## Work item
Across all of the data below, swap "Contactez-nous" for "Nous contacter" and return every line otherwise unchanged, leaving out the pictures.
***** Information given *****
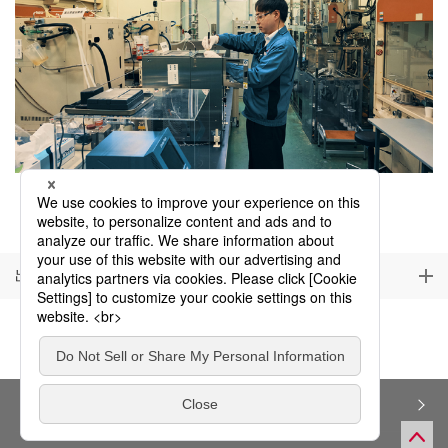
試験業務
出光プランテック千葉
プライバシーポリシー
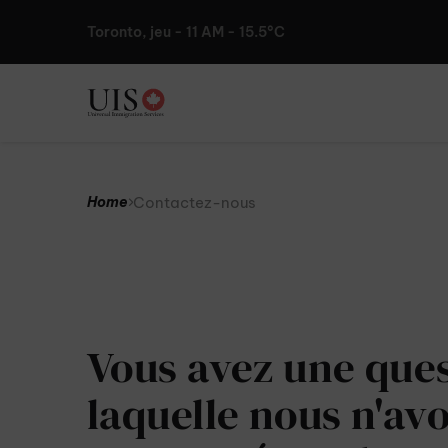
Toronto, jeu - 11 AM - 15.5°C
Contactez-nous
Home
Vous avez une ques
laquelle nous n'av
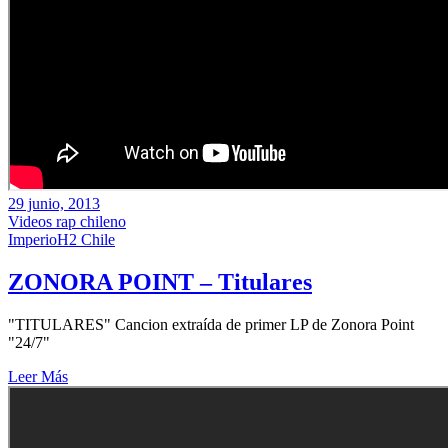
29 junio, 2013
Videos rap chileno
ImperioH2 Chile
ZONORA POINT – Titulares
"TITULARES" Cancion extraída de primer LP de Zonora Point
"24/7"
Leer Más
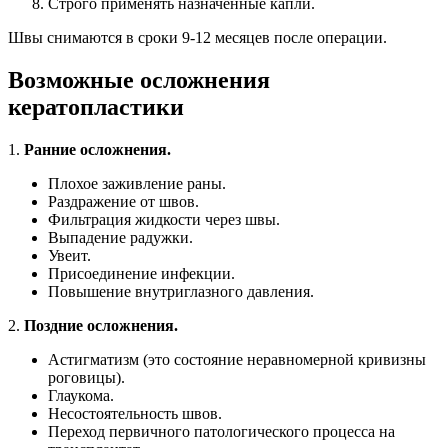
Строго применять назначенные капли.
Швы снимаются в сроки 9-12 месяцев после операции.
Возможные осложнения
кератопластики
1.
Ранние осложнения.
Плохое заживление раны.
Раздражение от швов.
Фильтрация жидкости через швы.
Выпадение радужки.
Увеит.
Присоединение инфекции.
Повышение внутриглазного давления.
2.
Поздние осложнения.
Астигматизм (это состояние неравномерной кривизны
роговицы).
Глаукома.
Несостоятельность швов.
Переход первичного патологического процесса на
*****
## Answer box
試験業務
出光プランテック千葉
プライバシーポリシー
Toronto, jeu - 11 AM - 15.5°C
Nous contacter
Home
Vous avez une ques
laquelle nous n'av
29 junio, 2013
Videos rap chileno
ImperioH2 Chile
ZONORA POINT – Titulares
"TITULARES" Cancion extraída de primer LP de Zonora Point
"24/7"
Leer Más
Строго применять назначенные капли.
Швы снимаются в сроки 9-12 месяцев после операции.
Возможные осложнения
кератопластики
1.
Ранние осложнения.
Плохое заживление раны.
Раздражение от швов.
Фильтрация жидкости через швы.
Выпадение радужки.
Увеит.
Присоединение инфекции.
Повышение внутриглазного давления.
2.
Поздние осложнения.
Астигматизм (это состояние неравномерной кривизны
роговицы).
Глаукома.
Несостоятельность швов.
Переход первичного патологического процесса на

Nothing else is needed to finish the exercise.